## Problems and tasks
• a. Answer these questions about the passage on hair covering and Kiddush:
(i) Which authority ruled that where most married women do not cover their hair, hair is no longer considered an ervah?
(ii) Under what circumstances did Harav M. Feinstein say one can rely on that leniency?
(iii) Per the final guideline, what is the status of the uncovered hair of a woman at the table who is not Jewish?
• b. Can you transcribe the passage on hair covering and Kiddush between "Concerning our case" and "not considered an ervah.", inclusive?
• c. Could you finish out the next part of the passage on hair covering and Kiddush, continuing from where it stops?

## Document section

Accordingly, if such a person happens to be at the Shabbos table, Kiddush
may not be recited.
Many theories have been postulated as to why some women - although
meticulous in keeping other mitzvos - are lax in regard to covering their
hair. Some do not cover their hair at all and others do so partially. It
must be stressed that this practice is roundly condemned by all poskim.
There is not a single, solitary authority who finds a leniency for married
women to have their hair uncovered(6). Indeed, in recent years there has
been a gradual improvement and many women who did not previously cover their
hair, have begun to do so.
In the last century or so, the many women who did not cover their hair
presented a halachic problem. The previously mentioned halachah that a
woman's uncovered hair is considered an ervah regarding Kerias Shema and all
blessings, made it practically impossible for men to recite tefillos and
blessings or to learn Torah in their own homes. A situation developed which
was impossible to live with.
Because of the prevalence of the problem, the Aruch ha-Shulchan(7) ruled
that in a locale where the majority of married women do not cover their
hair, we can no longer consider hair an ervah. In his opinion, only in a
locale where most women keep their hair covered can uncovered hair be
considered an ervah. This controversial ruling was accepted by some
poskim(8) and strongly rejected by others(9). Harav M. Feinstein(10) ruled
that one can rely on this leniency only under extenuating circumstances.
Concerning our case in point, therefore, the following guidelines are
1. If it is possible to explain the problem to the woman in private without
embarrassing her, then that would be the preferred solution.
2. If it is difficult to do so, one should avert his face from her or close
his eyes before reciting Kiddush.
3. If that is difficult, one can rely on the poskim who rule that under
present-day conditions, women's hair is not considered an ervah.
4. If the woman sitting at the table is not Jewish, her uncovered hair is
not considered an ervah(11).

## Stored dataset items
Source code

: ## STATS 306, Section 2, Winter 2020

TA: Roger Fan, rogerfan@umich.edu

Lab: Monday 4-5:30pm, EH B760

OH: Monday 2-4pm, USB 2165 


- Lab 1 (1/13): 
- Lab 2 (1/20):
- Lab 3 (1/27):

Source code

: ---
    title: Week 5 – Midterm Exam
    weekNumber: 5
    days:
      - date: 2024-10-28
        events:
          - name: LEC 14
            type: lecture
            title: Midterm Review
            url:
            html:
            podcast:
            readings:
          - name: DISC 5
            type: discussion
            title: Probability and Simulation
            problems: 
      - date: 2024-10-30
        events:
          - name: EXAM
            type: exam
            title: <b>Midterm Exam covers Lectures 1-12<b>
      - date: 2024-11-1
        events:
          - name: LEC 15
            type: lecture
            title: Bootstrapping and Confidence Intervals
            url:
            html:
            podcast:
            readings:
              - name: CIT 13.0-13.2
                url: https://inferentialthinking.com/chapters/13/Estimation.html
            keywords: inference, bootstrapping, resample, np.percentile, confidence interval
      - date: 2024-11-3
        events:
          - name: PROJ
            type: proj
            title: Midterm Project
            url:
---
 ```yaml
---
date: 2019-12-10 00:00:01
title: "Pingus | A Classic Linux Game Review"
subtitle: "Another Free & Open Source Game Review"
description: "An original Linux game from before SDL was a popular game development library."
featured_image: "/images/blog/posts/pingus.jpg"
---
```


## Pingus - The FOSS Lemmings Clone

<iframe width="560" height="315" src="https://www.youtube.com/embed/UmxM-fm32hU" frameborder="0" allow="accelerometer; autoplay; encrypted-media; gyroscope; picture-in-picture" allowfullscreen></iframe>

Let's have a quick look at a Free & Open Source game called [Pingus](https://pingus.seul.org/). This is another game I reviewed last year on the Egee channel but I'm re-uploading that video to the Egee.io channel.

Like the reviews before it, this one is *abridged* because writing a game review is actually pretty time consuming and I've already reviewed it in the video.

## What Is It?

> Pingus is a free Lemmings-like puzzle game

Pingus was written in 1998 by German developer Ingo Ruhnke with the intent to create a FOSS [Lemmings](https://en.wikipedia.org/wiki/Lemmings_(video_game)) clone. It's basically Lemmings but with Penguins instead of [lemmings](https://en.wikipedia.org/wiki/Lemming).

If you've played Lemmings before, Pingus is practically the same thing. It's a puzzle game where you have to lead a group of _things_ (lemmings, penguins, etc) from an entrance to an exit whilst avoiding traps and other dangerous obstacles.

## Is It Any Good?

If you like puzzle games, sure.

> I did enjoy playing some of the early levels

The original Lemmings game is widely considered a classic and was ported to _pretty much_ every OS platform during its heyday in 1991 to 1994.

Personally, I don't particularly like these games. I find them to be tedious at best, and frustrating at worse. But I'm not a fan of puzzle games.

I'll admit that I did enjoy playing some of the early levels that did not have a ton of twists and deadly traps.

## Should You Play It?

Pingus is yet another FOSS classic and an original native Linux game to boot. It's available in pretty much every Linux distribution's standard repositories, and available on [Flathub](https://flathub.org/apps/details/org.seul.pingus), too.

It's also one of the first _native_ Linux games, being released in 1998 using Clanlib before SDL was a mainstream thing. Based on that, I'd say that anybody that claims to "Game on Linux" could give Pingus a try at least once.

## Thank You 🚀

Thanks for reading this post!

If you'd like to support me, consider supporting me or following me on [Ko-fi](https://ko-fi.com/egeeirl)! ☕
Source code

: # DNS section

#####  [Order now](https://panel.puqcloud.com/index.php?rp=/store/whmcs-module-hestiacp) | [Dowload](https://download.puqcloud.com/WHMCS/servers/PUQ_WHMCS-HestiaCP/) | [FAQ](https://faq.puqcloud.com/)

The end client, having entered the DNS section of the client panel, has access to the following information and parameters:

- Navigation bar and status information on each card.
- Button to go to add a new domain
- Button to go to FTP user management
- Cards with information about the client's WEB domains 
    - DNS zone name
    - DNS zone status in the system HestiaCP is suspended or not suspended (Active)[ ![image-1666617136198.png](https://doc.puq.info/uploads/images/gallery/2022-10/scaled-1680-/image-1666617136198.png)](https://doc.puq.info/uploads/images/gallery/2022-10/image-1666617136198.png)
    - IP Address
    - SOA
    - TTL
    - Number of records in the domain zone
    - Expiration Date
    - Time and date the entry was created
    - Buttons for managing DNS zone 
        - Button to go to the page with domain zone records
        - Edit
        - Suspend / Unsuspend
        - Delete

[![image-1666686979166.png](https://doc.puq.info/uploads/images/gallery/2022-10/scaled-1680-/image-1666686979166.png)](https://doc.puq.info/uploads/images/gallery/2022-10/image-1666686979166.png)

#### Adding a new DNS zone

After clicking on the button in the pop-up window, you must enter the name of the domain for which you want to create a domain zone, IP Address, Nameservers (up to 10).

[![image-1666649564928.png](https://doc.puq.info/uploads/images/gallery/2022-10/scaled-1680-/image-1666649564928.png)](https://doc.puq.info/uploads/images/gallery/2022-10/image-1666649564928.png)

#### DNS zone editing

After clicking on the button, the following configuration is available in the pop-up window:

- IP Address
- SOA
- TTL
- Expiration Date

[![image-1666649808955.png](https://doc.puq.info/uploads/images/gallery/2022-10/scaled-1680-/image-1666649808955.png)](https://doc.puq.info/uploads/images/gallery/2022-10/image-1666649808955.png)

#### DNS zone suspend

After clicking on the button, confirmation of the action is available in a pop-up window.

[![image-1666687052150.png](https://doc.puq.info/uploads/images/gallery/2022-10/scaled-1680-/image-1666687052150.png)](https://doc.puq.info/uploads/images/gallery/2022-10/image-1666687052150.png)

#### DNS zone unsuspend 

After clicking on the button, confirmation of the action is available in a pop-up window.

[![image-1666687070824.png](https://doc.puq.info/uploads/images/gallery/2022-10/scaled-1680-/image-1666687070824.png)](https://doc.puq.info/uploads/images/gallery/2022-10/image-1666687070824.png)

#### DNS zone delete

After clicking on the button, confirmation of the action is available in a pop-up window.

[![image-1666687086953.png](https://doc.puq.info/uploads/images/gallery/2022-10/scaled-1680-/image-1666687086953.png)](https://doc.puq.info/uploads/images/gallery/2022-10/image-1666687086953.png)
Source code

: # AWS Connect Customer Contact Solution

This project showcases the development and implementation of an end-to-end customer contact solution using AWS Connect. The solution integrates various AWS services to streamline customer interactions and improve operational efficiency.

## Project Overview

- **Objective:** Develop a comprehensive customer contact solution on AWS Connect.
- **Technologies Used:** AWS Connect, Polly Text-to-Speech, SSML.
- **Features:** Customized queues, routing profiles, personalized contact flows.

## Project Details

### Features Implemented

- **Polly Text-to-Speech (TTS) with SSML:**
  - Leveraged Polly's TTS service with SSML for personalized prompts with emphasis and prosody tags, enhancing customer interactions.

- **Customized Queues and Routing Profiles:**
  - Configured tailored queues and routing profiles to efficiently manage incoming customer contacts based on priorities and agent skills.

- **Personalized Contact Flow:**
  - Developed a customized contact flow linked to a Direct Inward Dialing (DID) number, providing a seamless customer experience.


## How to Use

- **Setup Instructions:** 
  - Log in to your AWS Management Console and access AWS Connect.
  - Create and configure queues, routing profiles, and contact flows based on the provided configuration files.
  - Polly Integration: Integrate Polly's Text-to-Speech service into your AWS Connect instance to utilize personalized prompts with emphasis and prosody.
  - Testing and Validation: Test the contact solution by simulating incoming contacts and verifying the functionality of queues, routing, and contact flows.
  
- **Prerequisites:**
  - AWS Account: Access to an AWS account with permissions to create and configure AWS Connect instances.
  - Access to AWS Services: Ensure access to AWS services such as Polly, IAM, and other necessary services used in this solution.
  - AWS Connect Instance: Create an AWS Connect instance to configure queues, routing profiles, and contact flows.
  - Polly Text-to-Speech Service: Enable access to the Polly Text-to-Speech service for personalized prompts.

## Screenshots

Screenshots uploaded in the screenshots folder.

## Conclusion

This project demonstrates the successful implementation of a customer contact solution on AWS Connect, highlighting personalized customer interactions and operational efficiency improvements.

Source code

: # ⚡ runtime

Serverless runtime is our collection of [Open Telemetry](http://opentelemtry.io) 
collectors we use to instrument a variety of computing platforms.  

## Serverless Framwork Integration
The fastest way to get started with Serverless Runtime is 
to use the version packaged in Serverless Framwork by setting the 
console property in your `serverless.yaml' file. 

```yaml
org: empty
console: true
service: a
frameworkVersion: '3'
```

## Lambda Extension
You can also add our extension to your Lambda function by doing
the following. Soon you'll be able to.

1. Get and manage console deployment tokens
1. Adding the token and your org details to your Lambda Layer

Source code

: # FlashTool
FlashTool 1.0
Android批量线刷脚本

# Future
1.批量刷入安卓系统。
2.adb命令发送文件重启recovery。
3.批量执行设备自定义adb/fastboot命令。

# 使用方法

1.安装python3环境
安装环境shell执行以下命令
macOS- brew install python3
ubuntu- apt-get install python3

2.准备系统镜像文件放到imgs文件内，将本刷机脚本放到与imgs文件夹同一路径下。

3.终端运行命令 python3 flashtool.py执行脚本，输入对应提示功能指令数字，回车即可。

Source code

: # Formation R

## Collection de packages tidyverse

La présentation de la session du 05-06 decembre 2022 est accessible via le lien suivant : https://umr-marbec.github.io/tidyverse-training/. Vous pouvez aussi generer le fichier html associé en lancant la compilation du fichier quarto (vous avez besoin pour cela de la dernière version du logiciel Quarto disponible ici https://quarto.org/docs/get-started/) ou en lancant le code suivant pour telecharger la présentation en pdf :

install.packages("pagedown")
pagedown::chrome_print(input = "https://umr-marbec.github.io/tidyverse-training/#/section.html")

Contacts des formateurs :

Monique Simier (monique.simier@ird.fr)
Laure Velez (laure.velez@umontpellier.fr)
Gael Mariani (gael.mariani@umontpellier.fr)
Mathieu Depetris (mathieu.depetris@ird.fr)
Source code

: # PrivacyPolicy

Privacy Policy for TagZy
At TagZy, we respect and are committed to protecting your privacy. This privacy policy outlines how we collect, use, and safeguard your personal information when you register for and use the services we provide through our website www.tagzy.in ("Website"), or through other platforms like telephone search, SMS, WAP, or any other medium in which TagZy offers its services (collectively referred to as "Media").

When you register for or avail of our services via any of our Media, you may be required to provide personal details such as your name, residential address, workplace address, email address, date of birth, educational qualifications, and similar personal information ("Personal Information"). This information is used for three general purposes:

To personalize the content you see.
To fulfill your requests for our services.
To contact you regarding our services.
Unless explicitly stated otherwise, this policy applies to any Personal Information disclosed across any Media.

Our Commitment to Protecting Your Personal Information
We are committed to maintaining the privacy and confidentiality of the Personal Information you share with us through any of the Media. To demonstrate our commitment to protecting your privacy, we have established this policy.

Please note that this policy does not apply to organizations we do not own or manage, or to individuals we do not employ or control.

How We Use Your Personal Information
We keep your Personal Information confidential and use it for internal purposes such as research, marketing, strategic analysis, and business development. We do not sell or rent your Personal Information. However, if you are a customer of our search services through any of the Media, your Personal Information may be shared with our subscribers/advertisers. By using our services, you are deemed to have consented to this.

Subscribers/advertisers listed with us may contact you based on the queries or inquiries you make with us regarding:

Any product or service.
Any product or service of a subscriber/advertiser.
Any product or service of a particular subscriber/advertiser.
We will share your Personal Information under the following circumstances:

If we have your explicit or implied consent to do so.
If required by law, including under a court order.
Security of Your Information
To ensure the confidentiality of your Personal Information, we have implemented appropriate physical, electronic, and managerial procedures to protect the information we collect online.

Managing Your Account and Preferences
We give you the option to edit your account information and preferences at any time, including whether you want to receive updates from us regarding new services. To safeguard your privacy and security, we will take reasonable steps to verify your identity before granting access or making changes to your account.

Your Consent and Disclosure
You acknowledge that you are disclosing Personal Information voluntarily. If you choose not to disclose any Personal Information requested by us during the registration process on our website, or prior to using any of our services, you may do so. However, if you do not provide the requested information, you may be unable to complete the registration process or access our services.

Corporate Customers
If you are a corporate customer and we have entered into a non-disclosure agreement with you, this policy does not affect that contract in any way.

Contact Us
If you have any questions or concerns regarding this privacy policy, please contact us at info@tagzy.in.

## Your written answers
• a.
(i) The Aruch ha-Shulchan.
(ii) Only under extenuating circumstances.
(iii) Her uncovered hair is not considered an ervah.

• b.
Concerning our case in point, therefore, the following guidelines are
1. If it is possible to explain the problem to the woman in private without
embarrassing her, then that would be the preferred solution.
2. If it is difficult to do so, one should avert his face from her or close
his eyes before reciting Kiddush.
3. If that is difficult, one can rely on the poskim who rule that under
present-day conditions, women's hair is not considered an ervah.

• c.
5. If the woman at the table is not dressed properly [according to minimum
halachic guidelines], then, too, the man saying Kiddush must avert his face
or close his eyes(12). The Aruch ha-Shulchan's leniency does not apply to
1 Divorced or widowed women are also required to do so, although some poskim
hold that their obligation is Rabbinic; see Igros Moshe E.H. 1:57. See
Machazeh Eliyahu 118-120 for a complete discussion.
2 According to the Zohar and many poskim, women should cover their hair even
in the privacy of their own homes; see Mishnah Berurah 75:14 and Beiur
Halachah for more details.
3 Kesuvos 72a; E.H. 115:1-4.
4 See Igros Moshe E.H. 1:114; Doveiv Meishorim 1:124; Lev Avraham 1:105
quoting the Chazon Ish.
5 O.C. 75:2. This halachah applies to one's own wife, sister, mother, etc.
6 There are some communities that have allowed women to expose the small
portion of hair that protrudes from beneath the head covering. See Modesty,
An Adornment for Life, pg. 236-240, who explains that this custom has no
basis in Halachah and should be discontinued. It must be stressed, that even
those who are lenient do not allow more then a total of 2 tefachim by less
than half a tefach of hair to show (a tefach is approximately 3.5 inches).
See Igros Moshe E.H. 1:58 and O.C. 4:112.
8 Ben Ish Chai, Parashas Bo 12; Seridei Eish 2:14; Yabia Omer 6:13.
9 Mishnah Berurah 75:10; Chazon Ish O.C. 16:8 and most other poskim.
10 Igros Moshe O.C. 1:39,42,43; O.C. 3:23,24; E.H. 1:114.
11 Igros Moshe O.C. 4:15.
12 Mishnah Berurah 75:1; Chazon Ish O.C. 16:8. Not all poskim agree that
closing one's eyes is sufficient in this situation.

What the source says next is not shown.